▶ [Task instructions] Report every line below that has the string "address" in it.

================

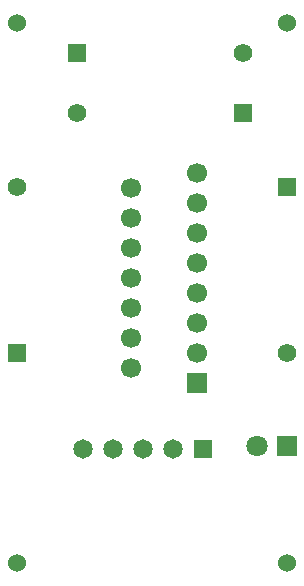
<source format=gbr>
%TF.GenerationSoftware,Altium Limited,Altium Designer,23.3.1 (30)*%
G04 Layer_Color=255*
%FSLAX45Y45*%
%MOMM*%
%TF.SameCoordinates,796C1B80-4156-4CD7-A6E5-B9CE5994D65D*%
%TF.FilePolarity,Positive*%
%TF.FileFunction,Pads,Bot*%
%TF.Part,Single*%
G01*
G75*
%TA.AperFunction,ComponentPad*%
%ADD11C,1.57500*%
%ADD12R,1.57500X1.57500*%
%TA.AperFunction,ViaPad*%
%ADD13C,1.52400*%
%TA.AperFunction,ComponentPad*%
%ADD14C,1.69494*%
%ADD15R,1.69494X1.69494*%
%ADD16R,1.65000X1.65000*%
%ADD17C,1.65000*%
%ADD18R,1.80000X1.80000*%
%ADD19C,1.80000*%
%ADD20R,1.57500X1.57500*%
D11*
X7874000Y9030000D02*
D03*
X10160000Y7620000D02*
D03*
X8382000Y9652000D02*
D03*
X9792000Y10160000D02*
D03*
D12*
X7874000Y7620000D02*
D03*
X10160000Y9030000D02*
D03*
D13*
X7874000Y10414000D02*
D03*
X10160000D02*
D03*
Y5842000D02*
D03*
X7874000D02*
D03*
D14*
X8844991Y9017000D02*
D03*
Y8763000D02*
D03*
Y8509000D02*
D03*
Y8255000D02*
D03*
Y8001000D02*
D03*
Y7747000D02*
D03*
Y7493000D02*
D03*
X9398000Y9144000D02*
D03*
Y8890000D02*
D03*
Y8636000D02*
D03*
Y8382000D02*
D03*
Y8128000D02*
D03*
Y7874000D02*
D03*
Y7620000D02*
D03*
D15*
Y7366000D02*
D03*
D16*
X9448800Y6807200D02*
D03*
D17*
X9194800D02*
D03*
X8940800D02*
D03*
X8686800D02*
D03*
X8432800D02*
D03*
D18*
X10160000Y6832600D02*
D03*
D19*
X9906000D02*
D03*
D20*
X9792000Y9652000D02*
D03*
X8382000Y10160000D02*
D03*
%TF.MD5,65bc8cc820f678bf4c5392020bb3ffa9*%
M02*

</source>
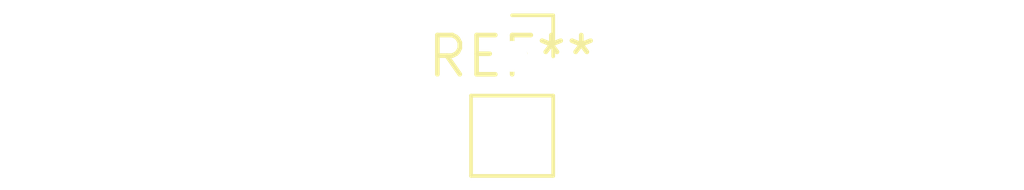
<source format=kicad_pcb>
(kicad_pcb (version 20240108) (generator pcbnew)

  (general
    (thickness 1.6)
  )

  (paper "A4")
  (layers
    (0 "F.Cu" signal)
    (31 "B.Cu" signal)
    (32 "B.Adhes" user "B.Adhesive")
    (33 "F.Adhes" user "F.Adhesive")
    (34 "B.Paste" user)
    (35 "F.Paste" user)
    (36 "B.SilkS" user "B.Silkscreen")
    (37 "F.SilkS" user "F.Silkscreen")
    (38 "B.Mask" user)
    (39 "F.Mask" user)
    (40 "Dwgs.User" user "User.Drawings")
    (41 "Cmts.User" user "User.Comments")
    (42 "Eco1.User" user "User.Eco1")
    (43 "Eco2.User" user "User.Eco2")
    (44 "Edge.Cuts" user)
    (45 "Margin" user)
    (46 "B.CrtYd" user "B.Courtyard")
    (47 "F.CrtYd" user "F.Courtyard")
    (48 "B.Fab" user)
    (49 "F.Fab" user)
    (50 "User.1" user)
    (51 "User.2" user)
    (52 "User.3" user)
    (53 "User.4" user)
    (54 "User.5" user)
    (55 "User.6" user)
    (56 "User.7" user)
    (57 "User.8" user)
    (58 "User.9" user)
  )

  (setup
    (pad_to_mask_clearance 0)
    (pcbplotparams
      (layerselection 0x00010fc_ffffffff)
      (plot_on_all_layers_selection 0x0000000_00000000)
      (disableapertmacros false)
      (usegerberextensions false)
      (usegerberattributes false)
      (usegerberadvancedattributes false)
      (creategerberjobfile false)
      (dashed_line_dash_ratio 12.000000)
      (dashed_line_gap_ratio 3.000000)
      (svgprecision 4)
      (plotframeref false)
      (viasonmask false)
      (mode 1)
      (useauxorigin false)
      (hpglpennumber 1)
      (hpglpenspeed 20)
      (hpglpendiameter 15.000000)
      (dxfpolygonmode false)
      (dxfimperialunits false)
      (dxfusepcbnewfont false)
      (psnegative false)
      (psa4output false)
      (plotreference false)
      (plotvalue false)
      (plotinvisibletext false)
      (sketchpadsonfab false)
      (subtractmaskfromsilk false)
      (outputformat 1)
      (mirror false)
      (drillshape 1)
      (scaleselection 1)
      (outputdirectory "")
    )
  )

  (net 0 "")

  (footprint "PinSocket_1x02_P2.54mm_Vertical" (layer "F.Cu") (at 0 0))

)

</source>
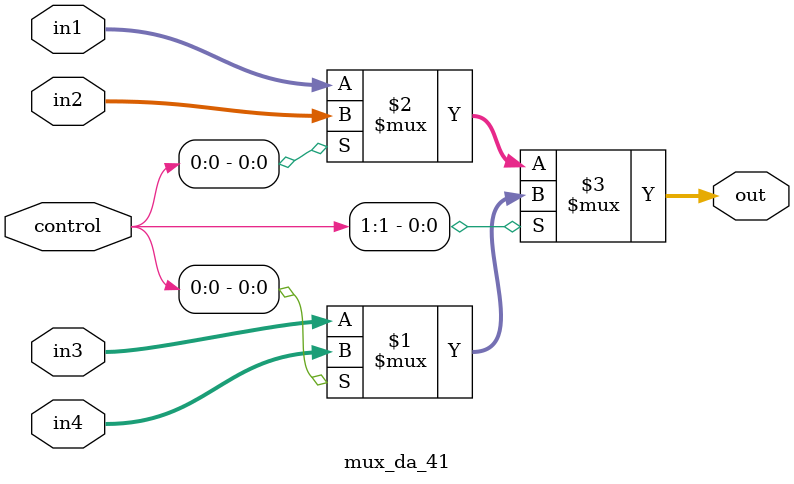
<source format=v>
`timescale 1ns / 1ps


module mux_da_41(
    input [31:0] in1,
    input [31:0] in2,
    input [31:0] in3,
    input [31:0] in4,
    input [1:0] control,
    output [31:0] out
    );
    
    assign out = control[1] ? (control[0]? in4:in3) : (control[0]? in2: in1);
    
endmodule

</source>
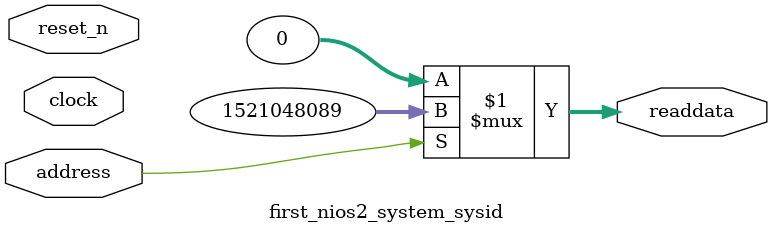
<source format=v>

`timescale 1ns / 1ps
// synthesis translate_on

// turn off superfluous verilog processor warnings 
// altera message_level Level1 
// altera message_off 10034 10035 10036 10037 10230 10240 10030 

module first_nios2_system_sysid (
               // inputs:
                address,
                clock,
                reset_n,

               // outputs:
                readdata
             )
;

  output  [ 31: 0] readdata;
  input            address;
  input            clock;
  input            reset_n;

  wire    [ 31: 0] readdata;
  //control_slave, which is an e_avalon_slave
  assign readdata = address ? 1521048089 : 0;

endmodule




</source>
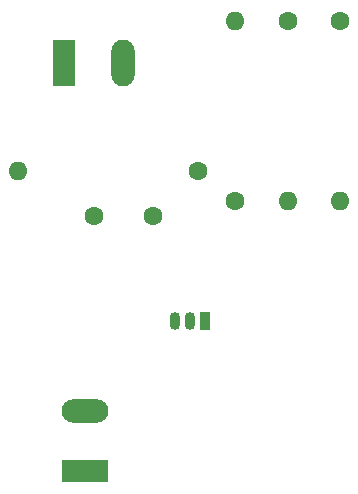
<source format=gbr>
G04 #@! TF.FileFunction,Copper,L2,Bot,Signal*
%FSLAX46Y46*%
G04 Gerber Fmt 4.6, Leading zero omitted, Abs format (unit mm)*
G04 Created by KiCad (PCBNEW 4.0.5) date 05/18/17 10:58:32*
%MOMM*%
%LPD*%
G01*
G04 APERTURE LIST*
%ADD10C,0.100000*%
%ADD11O,0.900000X1.500000*%
%ADD12R,0.900000X1.500000*%
%ADD13C,1.600000*%
%ADD14O,1.600000X1.600000*%
%ADD15R,3.960000X1.980000*%
%ADD16O,3.960000X1.980000*%
%ADD17R,1.980000X3.960000*%
%ADD18O,1.980000X3.960000*%
G04 APERTURE END LIST*
D10*
D11*
X78740000Y-102870000D03*
X77470000Y-102870000D03*
D12*
X80010000Y-102870000D03*
D13*
X91440000Y-77470000D03*
D14*
X91440000Y-92710000D03*
D15*
X69850000Y-115490000D03*
D16*
X69850000Y-110490000D03*
D13*
X86995000Y-77470000D03*
D14*
X86995000Y-92710000D03*
D13*
X70565000Y-93980000D03*
X75565000Y-93980000D03*
D17*
X68000000Y-81000000D03*
D18*
X73000000Y-81000000D03*
D13*
X79375000Y-90170000D03*
D14*
X64135000Y-90170000D03*
D13*
X82550000Y-92710000D03*
D14*
X82550000Y-77470000D03*
M02*

</source>
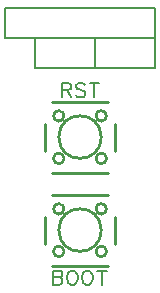
<source format=gto>
G04 Layer: TopSilkscreenLayer*
G04 EasyEDA v6.5.39, 2024-01-09 17:58:11*
G04 513add75e8284d268c780af8c863d2b6,7c1e8d740ba24e6f83eb2d53d3341807,10*
G04 Gerber Generator version 0.2*
G04 Scale: 100 percent, Rotated: No, Reflected: No *
G04 Dimensions in millimeters *
G04 leading zeros omitted , absolute positions ,4 integer and 5 decimal *
%FSLAX45Y45*%
%MOMM*%

%ADD10C,0.2032*%
%ADD11C,0.2030*%
%ADD12C,0.2540*%

%LPD*%
D10*
X-152400Y1154937D02*
G01*
X-152400Y1035557D01*
X-152400Y1154937D02*
G01*
X-101345Y1154937D01*
X-84328Y1149095D01*
X-78486Y1143507D01*
X-72897Y1132078D01*
X-72897Y1120647D01*
X-78486Y1109471D01*
X-84328Y1103629D01*
X-101345Y1098042D01*
X-152400Y1098042D01*
X-112521Y1098042D02*
G01*
X-72897Y1035557D01*
X44195Y1137665D02*
G01*
X32765Y1149095D01*
X15747Y1154937D01*
X-6857Y1154937D01*
X-23876Y1149095D01*
X-35305Y1137665D01*
X-35305Y1126489D01*
X-29718Y1115060D01*
X-23876Y1109471D01*
X-12700Y1103629D01*
X21589Y1092454D01*
X32765Y1086612D01*
X38607Y1081023D01*
X44195Y1069594D01*
X44195Y1052576D01*
X32765Y1041145D01*
X15747Y1035557D01*
X-6857Y1035557D01*
X-23876Y1041145D01*
X-35305Y1052576D01*
X121412Y1154937D02*
G01*
X121412Y1035557D01*
X81787Y1154937D02*
G01*
X161289Y1154937D01*
X-228600Y-432562D02*
G01*
X-228600Y-551942D01*
X-228600Y-432562D02*
G01*
X-177545Y-432562D01*
X-160528Y-438404D01*
X-154686Y-443992D01*
X-149097Y-455421D01*
X-149097Y-466852D01*
X-154686Y-478028D01*
X-160528Y-483870D01*
X-177545Y-489457D01*
X-228600Y-489457D02*
G01*
X-177545Y-489457D01*
X-160528Y-495045D01*
X-154686Y-500887D01*
X-149097Y-512318D01*
X-149097Y-529336D01*
X-154686Y-540512D01*
X-160528Y-546354D01*
X-177545Y-551942D01*
X-228600Y-551942D01*
X-77470Y-432562D02*
G01*
X-88900Y-438404D01*
X-100076Y-449834D01*
X-105918Y-461010D01*
X-111505Y-478028D01*
X-111505Y-506476D01*
X-105918Y-523494D01*
X-100076Y-534923D01*
X-88900Y-546354D01*
X-77470Y-551942D01*
X-54610Y-551942D01*
X-43434Y-546354D01*
X-32004Y-534923D01*
X-26415Y-523494D01*
X-20573Y-506476D01*
X-20573Y-478028D01*
X-26415Y-461010D01*
X-32004Y-449834D01*
X-43434Y-438404D01*
X-54610Y-432562D01*
X-77470Y-432562D01*
X51054Y-432562D02*
G01*
X39623Y-438404D01*
X28194Y-449834D01*
X22605Y-461010D01*
X16763Y-478028D01*
X16763Y-506476D01*
X22605Y-523494D01*
X28194Y-534923D01*
X39623Y-546354D01*
X51054Y-551942D01*
X73660Y-551942D01*
X85089Y-546354D01*
X96520Y-534923D01*
X102107Y-523494D01*
X107695Y-506476D01*
X107695Y-478028D01*
X102107Y-461010D01*
X96520Y-449834D01*
X85089Y-438404D01*
X73660Y-432562D01*
X51054Y-432562D01*
X184912Y-432562D02*
G01*
X184912Y-551942D01*
X145287Y-432562D02*
G01*
X224789Y-432562D01*
X444500Y1536700D02*
G01*
X635000Y1536700D01*
X635000Y1790700D01*
X-635000Y1790700D01*
X-635000Y1536700D01*
D11*
X-635000Y1536700D02*
G01*
X444500Y1536700D01*
X127000Y1536700D02*
G01*
X-190500Y1536700D01*
D10*
X127000Y1536700D02*
G01*
X127000Y1282700D01*
X-381000Y1282700D01*
X-381000Y1536700D01*
X-190500Y1536700D01*
D12*
X-240411Y998499D02*
G01*
X240411Y998499D01*
X299999Y813191D02*
G01*
X299999Y583808D01*
X240411Y398500D02*
G01*
X-240411Y398500D01*
X-299999Y583808D02*
G01*
X-299999Y813191D01*
X-240411Y211099D02*
G01*
X240411Y211099D01*
X299999Y25791D02*
G01*
X299999Y-203591D01*
X240411Y-388899D02*
G01*
X-240411Y-388899D01*
X-299999Y-203591D02*
G01*
X-299999Y25791D01*
D11*
X635000Y1536700D02*
G01*
X317500Y1536700D01*
D10*
X635000Y1536700D02*
G01*
X635000Y1282700D01*
X127000Y1282700D01*
X127000Y1536700D01*
X317500Y1536700D01*
D12*
G75*
G01
X180010Y698500D02*
G03X180010Y698500I-180010J0D01*
G75*
G01
X224739Y878484D02*
G03X224739Y878484I-44729J0D01*
G75*
G01
X-135280Y878510D02*
G03X-135280Y878510I-44729J0D01*
G75*
G01
X-135280Y518490D02*
G03X-135280Y518490I-44729J0D01*
G75*
G01
X224739Y518490D02*
G03X224739Y518490I-44729J0D01*
G75*
G01
X180010Y-88900D02*
G03X180010Y-88900I-180010J0D01*
G75*
G01
X224739Y91084D02*
G03X224739Y91084I-44729J0D01*
G75*
G01
X-135280Y91110D02*
G03X-135280Y91110I-44729J0D01*
G75*
G01
X-135280Y-268910D02*
G03X-135280Y-268910I-44729J0D01*
G75*
G01
X224739Y-268910D02*
G03X224739Y-268910I-44729J0D01*
M02*

</source>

================

▶ [Written solution]
                address,
  input            address;
  assign readdata = address ? 1521048089 : 0;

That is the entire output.